Ver o filme, fazer parte daquele momento foi uma experiência única. Daquelas que só a grande arte pode nos oferecer. Saí de Santiago muito emocionado, sedento para compartilhar com alguém o que havia se passado naqueles últimos 80 minutos de projeção.

Após muito pensar e ler sobre Santiago, creio que é o melhor documentário brasileiro desde o clássico Cabra Marcado para Morrer (1984), de Eduardo Coutinho. Acredito que este filme entrará para história como um dos maiores filmes brasileiros já realizados. Haverá um antes e um depois de Santiago, como disse Luiz Merten alguns dias depois de ver o filme.

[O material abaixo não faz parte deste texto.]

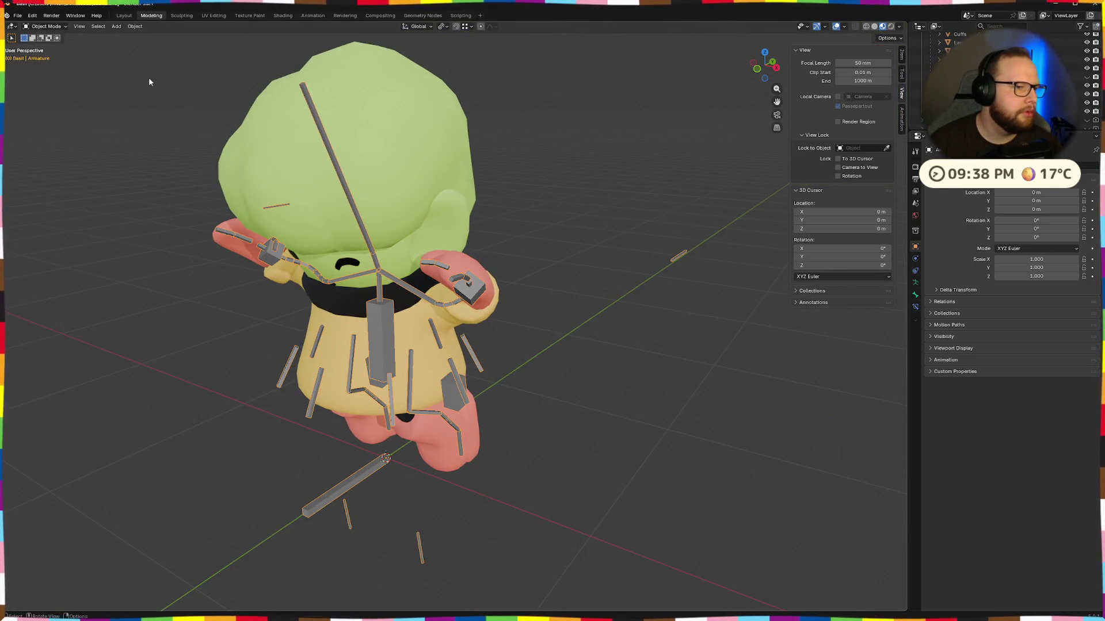
{"action": "left_click_drag", "start_coordinate": [147, 77], "coordinate": [180, 87]}
{"action": "key", "text": "ctrl+Tab"}
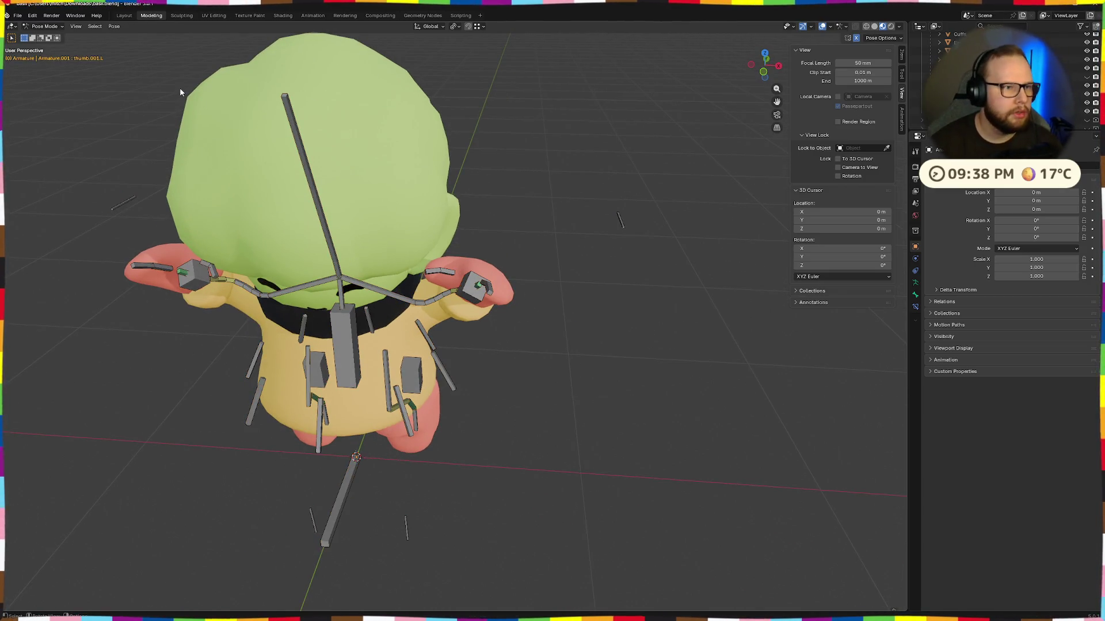
Step: Assign the RESET action in the Animation workspace's Action Editor, then return to Modeling
{"action": "left_click", "coordinate": [312, 16]}
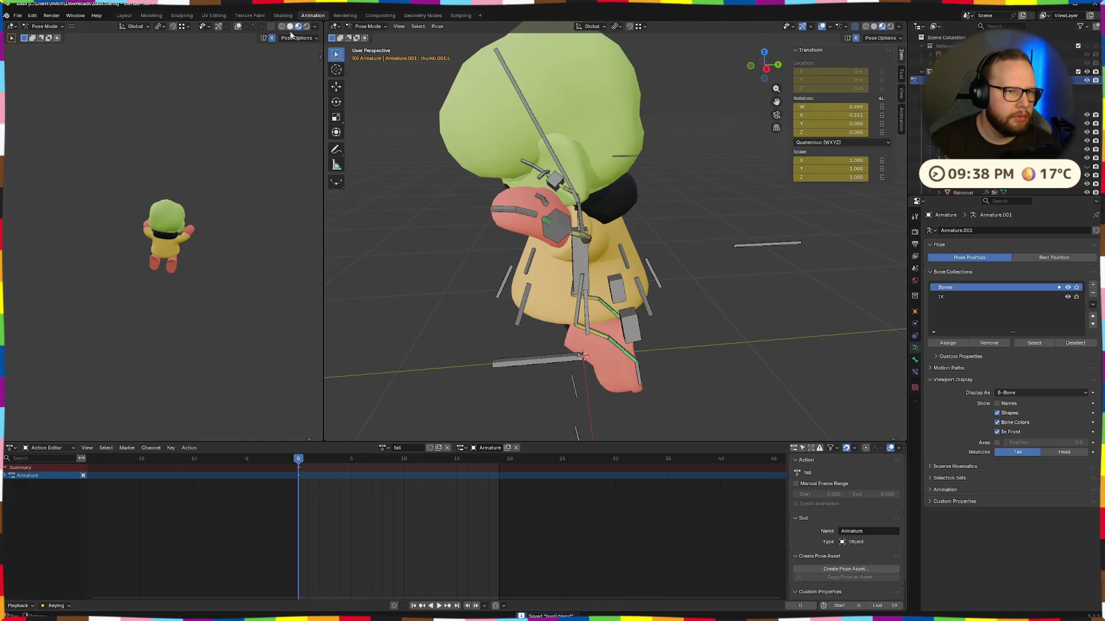
{"action": "left_click", "coordinate": [383, 447]}
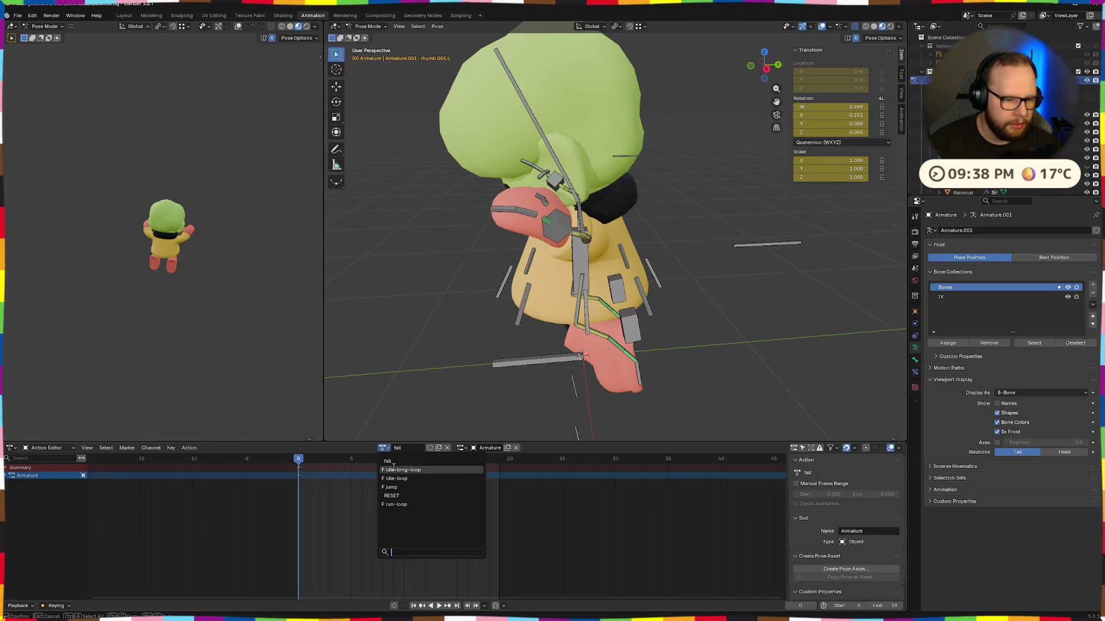
{"action": "left_click", "coordinate": [397, 497]}
{"action": "left_click", "coordinate": [152, 15]}
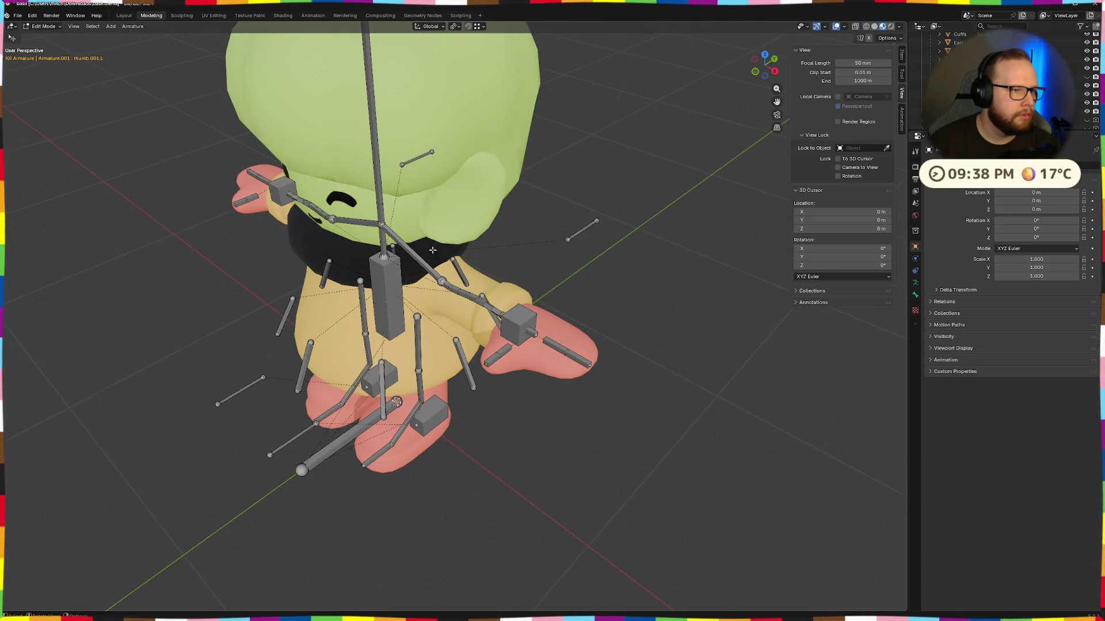
Step: Select the Mittens mesh and add the Armature to the selection
{"action": "key", "text": "Tab"}
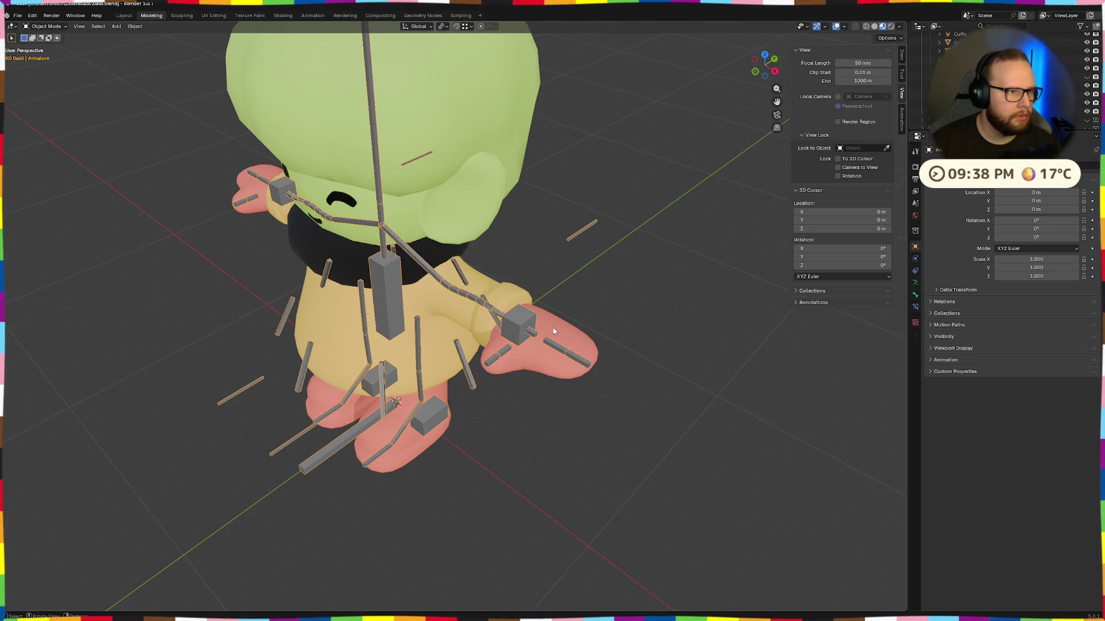
{"action": "left_click", "coordinate": [555, 331]}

O diretor João Salles e Santiago: O filme foi rodado há 13 anos e só agora finalizado.


Santiago é o nome do mordomo que serviu por muitos anos a família do diretor. Mas por mais que o filme investigue essa figura fascinante do ex-mordomo, temos uma obra sobre o próprio João Moreira Salles. Sua infância, lembranças e, acima de tudo, sobre sua postura em relação ao homem- Santiago como documentarista e antigo filho do patrão.

João Salles realiza seu filme mais maduro e pessoal. E provavelmente devido a essa "pessoalidade", o filme tenha alcançado um nível tão excepcional. Como disse Martin Scorcerse em uma entrevista há alguns anos: “Quanto mais um filme é a expressão de uma visão única, quanto mais ele é pessoal, mais ele se aproxima do estatuto de obra de arte”.

Mesmo se ver documentários não faça parte de seu gosto pessoal, realize uma exceção para este filme. Santiago é muitas coisas, um filme sobre memória, vida, morte, mas é também sobre o tempo, de como ele coopera para o amadurecimento do indivíduo. Um filme que vem comprovar a maturidade do homem João Salles, e do grande artista que se tornou. Obrigatório.

22 de ago. de 2007

Encontro com Milton Santos

Até quando o cinema documentário insistirá em ser tão irritantemente didático? Por que é necessário ilustrar com imagens 90% do que é dito? Convidar mais de uma meia-dúzia de atores para serem "narradores do filme"? Quem ainda aguenta narração em off em documentário? Depois de quase um século de história do gênero?!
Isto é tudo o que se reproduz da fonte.